Editor's Note: This article originally appeared on Business Insider.

Iran is considering assassinating the U.S. ambassador to South Africa as revenge for the U.S. killing of top general Qasem Soleimani in January, Politico reported, citing officials familiar with the matter.

U.S. intelligence has been aware of the threats against Lana Marks since the spring, but found that the threats had become more “specific” in recent weeks, the report said.

Marks was nominated to the role by President Donald Trump in 2018 and was sworn in last October.

A U.S. government official who spoke to Politico said that Marks has been aware of the threat as part of intelligence community protocol, and that Iran's embassy in Pretoria, South Africa, is involved in the plot against her.

The intelligence was also included in the CIA's classified World Intelligence Review, which reaches security officials, according to Politico.

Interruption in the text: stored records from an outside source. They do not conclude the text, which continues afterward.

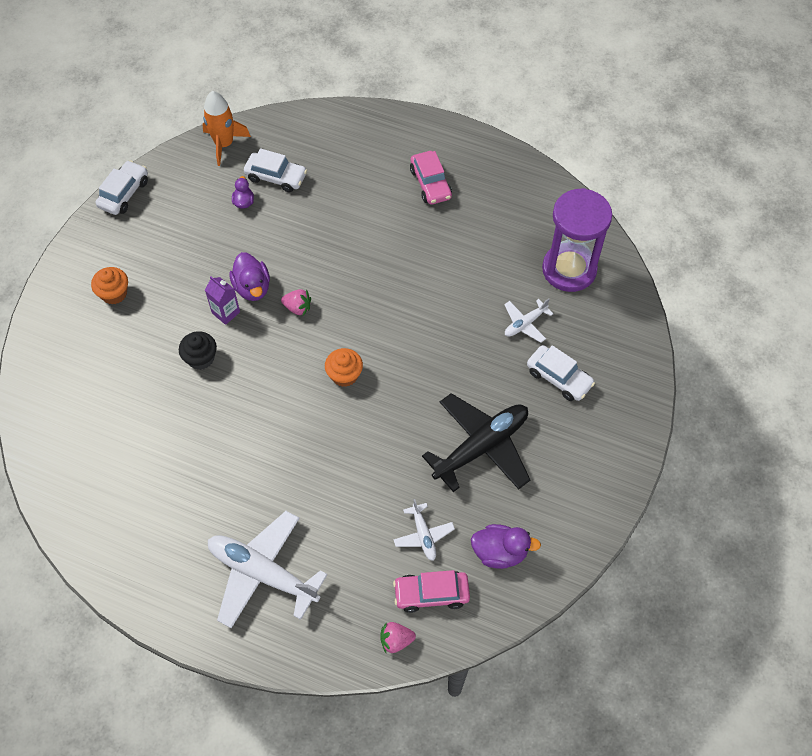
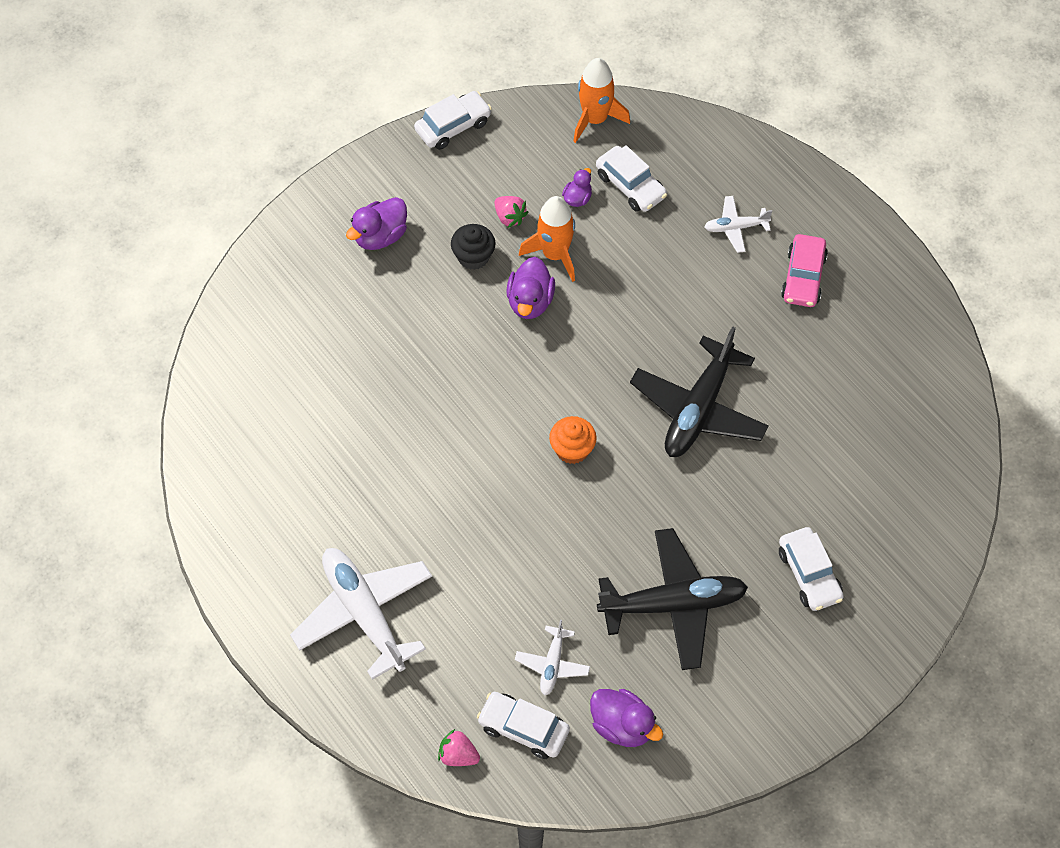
camera: 30 degrees right, 0 degrees up
(114, 293) = (380, 236): orange cupcake -> purple duck
(201, 358) = (430, 353): black cupcake -> black cupcake (473, 256)
(226, 312) = (485, 316): purple carton -> none
(250, 247) = (555, 254): none -> orange rocket
(297, 308) = (566, 349): pink strawberry -> pink strawberry (509, 217)
(415, 304) = (698, 409): none -> black plane
(431, 594) = (523, 729): pink car -> white car
(525, 324) = (810, 494): white plane -> white plane (735, 227)
(569, 269) = (902, 457): purple hourglass -> none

Politico reported that the intelligence community remains unsure as to why Iran had focused on Marks.

However, the government official told the outlet that Marks' relationship with Trump may have been a factor as to why she was singled out as a target.

Marks was a handbag designer and a member of his Mar-a-Lago club before she was selected as ambassador, and has known Trump for more than two decades, Politico reported.

Iran's network of operatives in South Africa may also have been a factor in selecting Marks, Politico reported.

The State Department, CIA, and Office of the Director of National Intelligence all declined to comment to Politico.

The National Security Council, Iran's mission at the United Nations, and South African Embassy in Washington, DC did not respond to Politico's requests for comment.

Soleimani, who led Iran's Revolutionary Guard Corps, was killed by a U.S. drone strike in Baghdad, Iraq, on January 3, 2020.

He was revered by many in Iran, and his death pushed the U.S. and Iran close to war earlier this year.

Iran vowed revenge on the U.S. after his death, with experts saying the country could target US diplomats as part of its retaliation.

Days after Soleimani's death, Iran launched ballistic missiles at U.S. forces in Iraq, with the U.S. later saying that more than 100 US service members were diagnosed with traumatic brain injuries after the attack.

Trump had justified the killing by claiming that Soleimani was an “imminent threat.” But leaked U.S. intelligence in the days after Soleimani's death suggested that those threats were exaggerated, or even nonexistent.

U.S. allies like the UK and Germany had criticized the strike. And in July, the UN's top human rights investigator said the U.S. broke international law by killing Soleimani.

The attack on Soleimani came after tensions had been rising between the two countries, and was considered a major escalation of their conflict.